Beoordeling door de voorzieningenrechter
1. In artikel 8:81 van de Algemene wet bestuursrecht (Awb) is bepaald dat, indien tegen een besluit bij de bestuursrechter beroep is ingesteld, dan wel voorafgaand aan een mogelijk beroep bij de bestuursrechter bezwaar is gemaakt of administratief beroep is ingesteld, de voorzieningenrechter van de bestuursrechter die bevoegd is of kan worden in de hoofdzaak, op verzoek een voorlopige voorziening kan treffen indien onverwijlde spoed, gelet op de betrokken belangen, dat vereist.
2. De voorzieningenrechter stelt vast dat aan de in artikel 8:81, eerste lid, van de Awb geformuleerde formele vereisten is voldaan. Ook de vereiste onverwijlde spoed acht de voorzieningenrechter voldoende aannemelijk gemaakt. Het oordeel van de voorzieningenrechter heeft een voorlopig karakter en bindt de rechtbank in het bodemgeding niet.
3. Op basis van artikel 13b lid 1 aanhef en onder a van de Opiumwet is verweerder bevoegd om een last onder bestuursdwang tot sluiting van een lokaal en het bijbehorende erf op te leggen, indien een middel als bedoeld in lijst I wordt verkocht, afgeleverd of verstrekt, dan wel daartoe aanwezig is.
Ingevolge artikel 5 lid 2 en 3 van de Beleidsregels wet Damocles en wet Victoria van de gemeente Simpelveld (Beleidsregels) wordt een lokaal en/of het bijbehorend erf bij recidive waarbij een handelshoeveelheid harddrugs in een lokaal en/of bijbehorend erf binnen vijf jaar na constatering van een vorige overtreding van de Opiumwet met betrekking tot voorbereidingshandelingen voor de bereiding of vervaardiging van softdrugs in dat lokaal en/of bijbehorend erf, gesloten voor de duur van 24 maanden.
Ingevolge artikel 2 onder k van de Beleidsregels is sprake van ‘recidive’ bij het binnen vijf
jaren na de datum van de vorige constatering van een overtreding van de Opiumwet,
opnieuw constateren van een overtreding van de Opiumwet.
Was verweerder bevoegd om de loods en het daarbij behorende erf te sluiten ?
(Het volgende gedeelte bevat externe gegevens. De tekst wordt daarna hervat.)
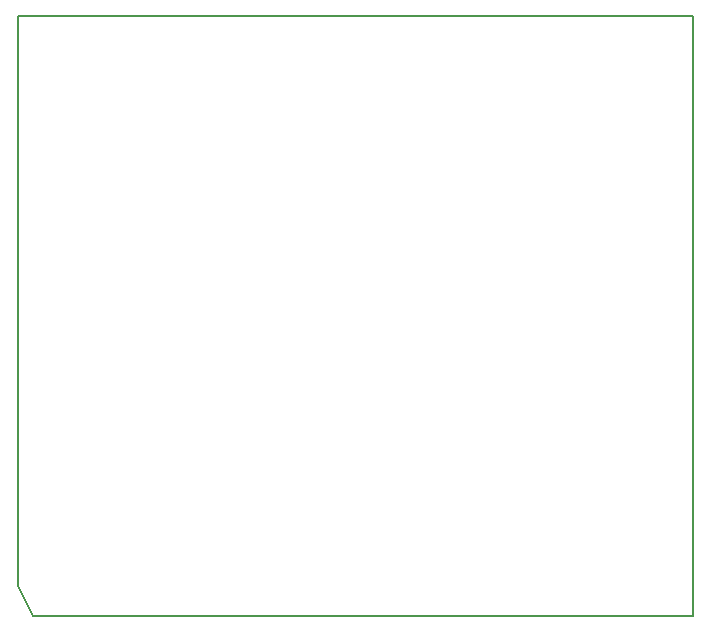
<source format=gm1>
G04 #@! TF.GenerationSoftware,KiCad,Pcbnew,5.0.2+dfsg1-1~bpo9+1*
G04 #@! TF.CreationDate,2020-04-14T03:07:08-04:00*
G04 #@! TF.ProjectId,attiny10,61747469-6e79-4313-902e-6b696361645f,0.10.a*
G04 #@! TF.SameCoordinates,Original*
G04 #@! TF.FileFunction,Profile,NP*
%FSLAX46Y46*%
G04 Gerber Fmt 4.6, Leading zero omitted, Abs format (unit mm)*
G04 Created by KiCad (PCBNEW 5.0.2+dfsg1-1~bpo9+1) date Tue 14 Apr 2020 03:07:08 AM EDT*
%MOMM*%
%LPD*%
G01*
G04 APERTURE LIST*
%ADD10C,0.200000*%
G04 APERTURE END LIST*
D10*
X30480000Y-54610000D02*
X87630000Y-54610000D01*
X30480000Y-102870000D02*
X30480000Y-54610000D01*
X31750000Y-105410000D02*
X30480000Y-102870000D01*
X87630000Y-105410000D02*
X31750000Y-105410000D01*
X87630000Y-54610000D02*
X87630000Y-105410000D01*
M02*

</source>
4. Blijkens de rapportage van de politie is op 13 oktober 2022 bij een doorzoeking van de loods het volgende aangetroffen:
Eerste ruimte/compartiment:
20 kannen met een inhoud van 18 liter, met inhoud en met het opschrift
8 kannen met een inhoud van 18 liter, met inhoud en met het opschrift
Tweede ruimte/compartiment:
- een zwarte sealzak;
- 2 C02-kachels;
- 2,3 gram henneptoppen;
- een lege witte kan met een groen plakband;
- een koolstoffilter met daaraan gekoppeld een afzuigfilter;
- 16 hele gele tabletten en een deel van een tablet (in het proces-verbaal onderzoek
verdovende middelen aangeduid als groep 1);
2 delen van paarsgekleurde rechthoekige tabletten (in het proces-verbaal onderzoek
verdovende middelen aangeduid als groep 2).
In een derde ruimte/compartiment werd aangetroffen:
- 3 blauwe vaten met een inhoud van 200 liter met restvloeistoffen;
- een rood hagelpatroon.
De aangetroffen tabletten (samen 7,15 gram) zijn door de Forensische Opsporing (hierna: ‘FO’) onderzocht. Daaruit is gebleken dat het gaat om het middel MDMA. MDMA komt voor op lijst 1 van de Opiumwet. Het betrof XTC-tabletten. De uitkomst van het onderzoek naar de inhoud van de aangetroffen kannen is thans nog niet bekend. Het aangetroffen middel MDMA is reeds voldoende aanleiding om de loods met het bijbehorend erf te sluiten, volgens de rapportage van de politie.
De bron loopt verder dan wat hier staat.